WHAT TO PRODUCE =>
Restate all entries word for word, minus pictures.

DATA FOR ANALYSIS =>
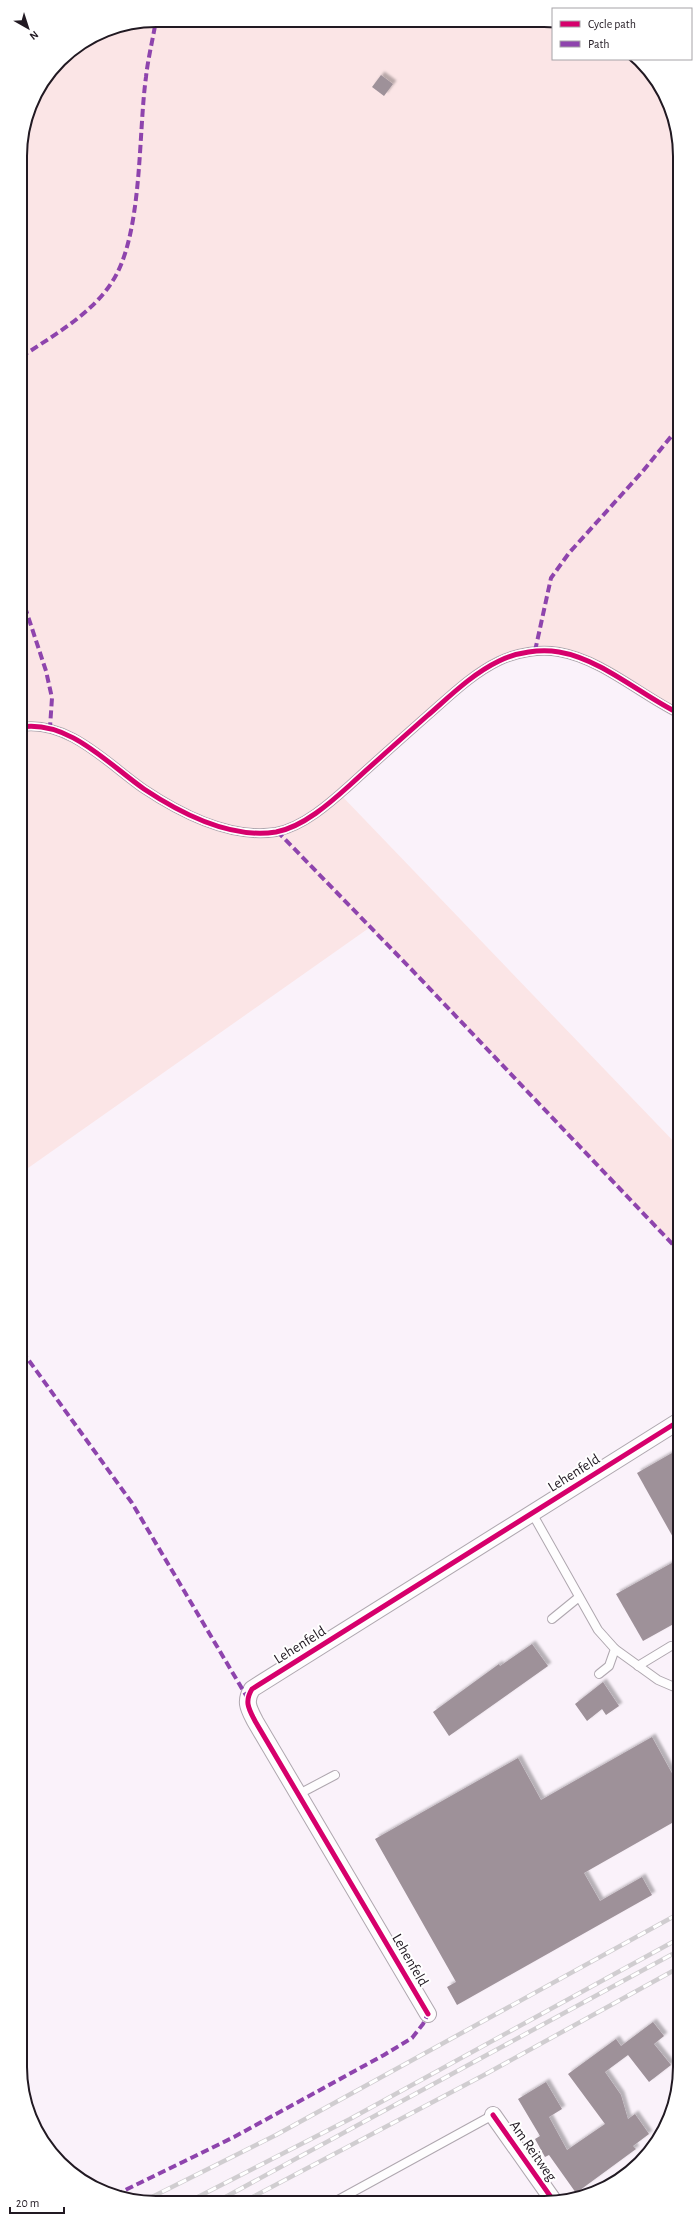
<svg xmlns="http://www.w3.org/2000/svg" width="700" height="2223" font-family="'Alegreya Sans',sans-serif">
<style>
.green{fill:#fbe5e6}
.building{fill:#9e9199;filter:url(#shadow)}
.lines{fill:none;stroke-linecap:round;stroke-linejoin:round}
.lane-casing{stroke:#afa7af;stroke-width:10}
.street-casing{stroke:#afa7af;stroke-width:18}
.lane{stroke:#fefdfe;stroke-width:8}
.street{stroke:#fefdfe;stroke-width:16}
.rail-casing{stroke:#d0cdd0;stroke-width:4.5}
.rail{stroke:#fff;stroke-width:3;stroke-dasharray:9;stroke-linecap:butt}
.quiet{stroke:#8e44ad;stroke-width:4;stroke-dasharray:8 4;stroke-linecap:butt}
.cycleway-casing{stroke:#fff;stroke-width:8}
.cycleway{stroke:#d6006c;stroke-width:5}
.labels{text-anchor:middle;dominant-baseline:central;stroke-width:4;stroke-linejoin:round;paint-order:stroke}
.street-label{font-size:15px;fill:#211922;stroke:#fff}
.rim{fill:none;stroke:#211922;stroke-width:2}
</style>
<defs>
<filter id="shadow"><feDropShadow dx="3.5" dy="-3.5" stdDeviation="1" flood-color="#0004"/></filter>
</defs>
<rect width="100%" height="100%" fill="#faf2fa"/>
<polygon class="green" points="156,20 553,23 553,59 639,59 666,96 677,130 678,713 583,660 535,651 500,660 467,681 340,794 679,1147 679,1251 412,970 369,928 21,1173 20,148 30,104 60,60 104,30"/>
<g class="building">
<polygon points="381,75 393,84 384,96 372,87"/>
<polygon points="679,1449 679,1548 637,1473"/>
<polygon points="679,1559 679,1621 643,1641 616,1594"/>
<polygon points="532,1644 548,1666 449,1736 433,1712 499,1664 500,1666"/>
<polygon points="603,1682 619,1706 606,1715 602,1709 587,1721 575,1704"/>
<polygon points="652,1737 679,1786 679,1819 584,1873 600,1901 642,1877 652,1895 457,2005 447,1987 456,1982 375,1839 518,1758 541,1800"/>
<polygon points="653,2022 664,2036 654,2044 671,2065 649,2082 628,2055 605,2072 621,2095 628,2119 635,2114 649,2134 633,2146 636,2149 576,2193 549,2155 545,2157 535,2139 540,2136 518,2099 546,2082 562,2109 549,2117 567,2150 605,2124 568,2074 616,2039 621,2046"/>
</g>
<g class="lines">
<defs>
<g id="lane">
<path d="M21,727C69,720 108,764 144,789C180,813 231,839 276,832C303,827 330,803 350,785C375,762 401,739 427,716C450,696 472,674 499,661C517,652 540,649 559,652C601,659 641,695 678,713"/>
<polyline points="532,1513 598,1630 615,1649 609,1666 599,1674"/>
<polyline points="552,1619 579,1597"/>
<polyline points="615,1649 658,1680 679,1689"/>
<polyline points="638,1666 671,1646"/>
<polyline points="299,1794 335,1775"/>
<polyline points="338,2200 493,2115"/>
</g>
<g id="street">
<path d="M428,2014L255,1721C249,1709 244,1702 252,1689L679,1421"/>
<polyline points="493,2115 553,2200"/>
</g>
</defs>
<use href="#lane" class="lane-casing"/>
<use href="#street" class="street-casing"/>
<use href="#lane" class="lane"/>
<use href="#street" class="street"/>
<defs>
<g id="rail">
<polyline points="146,2200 276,2135 680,1913"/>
<polyline points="192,2200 350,2119 680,1938"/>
<polyline points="220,2200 680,1950"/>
<polyline points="247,2200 484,2075 680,1967"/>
</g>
</defs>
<use href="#rail" class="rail-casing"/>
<use href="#rail" class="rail"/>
<g class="quiet">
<path d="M21,357C51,337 92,314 112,282C143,235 138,134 146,77C148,58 153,39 156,20"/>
<polyline points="21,595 46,671 52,698 50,727"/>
<polyline points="535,651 551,578 569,553 643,471 678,428"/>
<polyline points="277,831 412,970 679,1251"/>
<polyline points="22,1351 132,1503 247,1697"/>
<polyline points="115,2195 234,2137 384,2055 412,2038 423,2024 428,2014"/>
</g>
<defs>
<g id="cycleway">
<path d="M21,727C69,720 108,764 144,789C180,813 231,839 276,832C303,827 330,803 350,785C375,762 401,739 427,716C450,696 472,674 499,661C517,652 540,649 559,652C601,659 641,695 678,713"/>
<path d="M428,2014L255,1721C249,1709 244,1702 252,1689L679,1421"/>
<polyline points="493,2115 553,2200"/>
</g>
</defs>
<use href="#cycleway" class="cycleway-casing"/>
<use href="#cycleway" class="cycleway"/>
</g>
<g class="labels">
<g class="street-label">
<text transform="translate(574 1473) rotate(-32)">Lehenfeld</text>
<text transform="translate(300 1645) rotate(-32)">Lehenfeld</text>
<text transform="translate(410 1960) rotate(60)">Lehenfeld</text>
<text transform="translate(533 2151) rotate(55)">Am Reitweg</text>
</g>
</g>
<path d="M0 0H700V2223H0ZM156 27H544A129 129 0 0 1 673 156V2067A129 129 0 0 1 544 2196H156A129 129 0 0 1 27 2067V156A129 129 0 0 1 156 27Z" fill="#fff" fill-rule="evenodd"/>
<path class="rim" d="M156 27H544A129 129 0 0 1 673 156V2067A129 129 0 0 1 544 2196H156A129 129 0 0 1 27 2067V156A129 129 0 0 1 156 27Z"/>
<rect x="552" y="8" width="140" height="52" fill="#ffffff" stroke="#a6a3a7"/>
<rect x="560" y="21" width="20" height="6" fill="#d6006c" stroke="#a6a3a7"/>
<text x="588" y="28" font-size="12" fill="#211922">Cycle path</text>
<rect x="560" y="41" width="20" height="6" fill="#8e44ad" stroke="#a6a3a7"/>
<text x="588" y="48" font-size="12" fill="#211922">Path</text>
<g transform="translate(28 28) rotate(141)" stroke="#ffffff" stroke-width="3" paint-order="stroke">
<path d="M0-3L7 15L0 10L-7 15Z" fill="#211922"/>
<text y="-6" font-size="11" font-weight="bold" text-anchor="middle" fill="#211922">N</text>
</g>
<path d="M10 2207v6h54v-6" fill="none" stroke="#211922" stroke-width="2"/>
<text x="16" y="2207" font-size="12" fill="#211922" stroke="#ffffff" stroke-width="3" paint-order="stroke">20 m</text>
</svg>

WRITTEN REPLY =>
<svg xmlns="http://www.w3.org/2000/svg" width="700" height="2223" font-family="'Alegreya Sans',sans-serif">
<style>
.green{fill:#fbe5e6}
.building{fill:#9e9199;filter:url(#shadow)}
.lines{fill:none;stroke-linecap:round;stroke-linejoin:round}
.lane-casing{stroke:#afa7af;stroke-width:10}
.street-casing{stroke:#afa7af;stroke-width:18}
.lane{stroke:#fefdfe;stroke-width:8}
.street{stroke:#fefdfe;stroke-width:16}
.rail-casing{stroke:#d0cdd0;stroke-width:4.5}
.rail{stroke:#fff;stroke-width:3;stroke-dasharray:9;stroke-linecap:butt}
.quiet{stroke:#8e44ad;stroke-width:4;stroke-dasharray:8 4;stroke-linecap:butt}
.cycleway-casing{stroke:#fff;stroke-width:8}
.cycleway{stroke:#d6006c;stroke-width:5}
.labels{text-anchor:middle;dominant-baseline:central;stroke-width:4;stroke-linejoin:round;paint-order:stroke}
.street-label{font-size:15px;fill:#211922;stroke:#fff}
.rim{fill:none;stroke:#211922;stroke-width:2}
</style>
<defs>
<filter id="shadow"><feDropShadow dx="3.5" dy="-3.5" stdDeviation="1" flood-color="#0004"/></filter>
</defs>
<rect width="100%" height="100%" fill="#faf2fa"/>
<polygon class="green" points="156,20 553,23 553,59 639,59 666,96 677,130 678,713 583,660 535,651 500,660 467,681 340,794 679,1147 679,1251 412,970 369,928 21,1173 20,148 30,104 60,60 104,30"/>
<g class="building">
<polygon points="381,75 393,84 384,96 372,87"/>
<polygon points="679,1449 679,1548 637,1473"/>
<polygon points="679,1559 679,1621 643,1641 616,1594"/>
<polygon points="532,1644 548,1666 449,1736 433,1712 499,1664 500,1666"/>
<polygon points="603,1682 619,1706 606,1715 602,1709 587,1721 575,1704"/>
<polygon points="652,1737 679,1786 679,1819 584,1873 600,1901 642,1877 652,1895 457,2005 447,1987 456,1982 375,1839 518,1758 541,1800"/>
<polygon points="653,2022 664,2036 654,2044 671,2065 649,2082 628,2055 605,2072 621,2095 628,2119 635,2114 649,2134 633,2146 636,2149 576,2193 549,2155 545,2157 535,2139 540,2136 518,2099 546,2082 562,2109 549,2117 567,2150 605,2124 568,2074 616,2039 621,2046"/>
</g>
<g class="lines">
<defs>
<g id="lane">
<path d="M21,727C69,720 108,764 144,789C180,813 231,839 276,832C303,827 330,803 350,785C375,762 401,739 427,716C450,696 472,674 499,661C517,652 540,649 559,652C601,659 641,695 678,713"/>
<polyline points="532,1513 598,1630 615,1649 609,1666 599,1674"/>
<polyline points="552,1619 579,1597"/>
<polyline points="615,1649 658,1680 679,1689"/>
<polyline points="638,1666 671,1646"/>
<polyline points="299,1794 335,1775"/>
<polyline points="338,2200 493,2115"/>
</g>
<g id="street">
<path d="M428,2014L255,1721C249,1709 244,1702 252,1689L679,1421"/>
<polyline points="493,2115 553,2200"/>
</g>
</defs>
<use href="#lane" class="lane-casing"/>
<use href="#street" class="street-casing"/>
<use href="#lane" class="lane"/>
<use href="#street" class="street"/>
<defs>
<g id="rail">
<polyline points="146,2200 276,2135 680,1913"/>
<polyline points="192,2200 350,2119 680,1938"/>
<polyline points="220,2200 680,1950"/>
<polyline points="247,2200 484,2075 680,1967"/>
</g>
</defs>
<use href="#rail" class="rail-casing"/>
<use href="#rail" class="rail"/>
<g class="quiet">
<path d="M21,357C51,337 92,314 112,282C143,235 138,134 146,77C148,58 153,39 156,20"/>
<polyline points="21,595 46,671 52,698 50,727"/>
<polyline points="535,651 551,578 569,553 643,471 678,428"/>
<polyline points="277,831 412,970 679,1251"/>
<polyline points="22,1351 132,1503 247,1697"/>
<polyline points="115,2195 234,2137 384,2055 412,2038 423,2024 428,2014"/>
</g>
<defs>
<g id="cycleway">
<path d="M21,727C69,720 108,764 144,789C180,813 231,839 276,832C303,827 330,803 350,785C375,762 401,739 427,716C450,696 472,674 499,661C517,652 540,649 559,652C601,659 641,695 678,713"/>
<path d="M428,2014L255,1721C249,1709 244,1702 252,1689L679,1421"/>
<polyline points="493,2115 553,2200"/>
</g>
</defs>
<use href="#cycleway" class="cycleway-casing"/>
<use href="#cycleway" class="cycleway"/>
</g>
<g class="labels">
<g class="street-label">
<text transform="translate(574 1473) rotate(-32)">Lehenfeld</text>
<text transform="translate(300 1645) rotate(-32)">Lehenfeld</text>
<text transform="translate(410 1960) rotate(60)">Lehenfeld</text>
<text transform="translate(533 2151) rotate(55)">Am Reitweg</text>
</g>
</g>
<path d="M0 0H700V2223H0ZM156 27H544A129 129 0 0 1 673 156V2067A129 129 0 0 1 544 2196H156A129 129 0 0 1 27 2067V156A129 129 0 0 1 156 27Z" fill="#fff" fill-rule="evenodd"/>
<path class="rim" d="M156 27H544A129 129 0 0 1 673 156V2067A129 129 0 0 1 544 2196H156A129 129 0 0 1 27 2067V156A129 129 0 0 1 156 27Z"/>
<rect x="552" y="8" width="140" height="52" fill="#ffffff" stroke="#a6a3a7"/>
<rect x="560" y="21" width="20" height="6" fill="#d6006c" stroke="#a6a3a7"/>
<text x="588" y="28" font-size="12" fill="#211922">Cycle path</text>
<rect x="560" y="41" width="20" height="6" fill="#8e44ad" stroke="#a6a3a7"/>
<text x="588" y="48" font-size="12" fill="#211922">Path</text>
<g transform="translate(28 28) rotate(141)" stroke="#ffffff" stroke-width="3" paint-order="stroke">
<path d="M0-3L7 15L0 10L-7 15Z" fill="#211922"/>
<text y="-6" font-size="11" font-weight="bold" text-anchor="middle" fill="#211922">N</text>
</g>
<path d="M10 2207v6h54v-6" fill="none" stroke="#211922" stroke-width="2"/>
<text x="16" y="2207" font-size="12" fill="#211922" stroke="#ffffff" stroke-width="3" paint-order="stroke">20 m</text>
</svg>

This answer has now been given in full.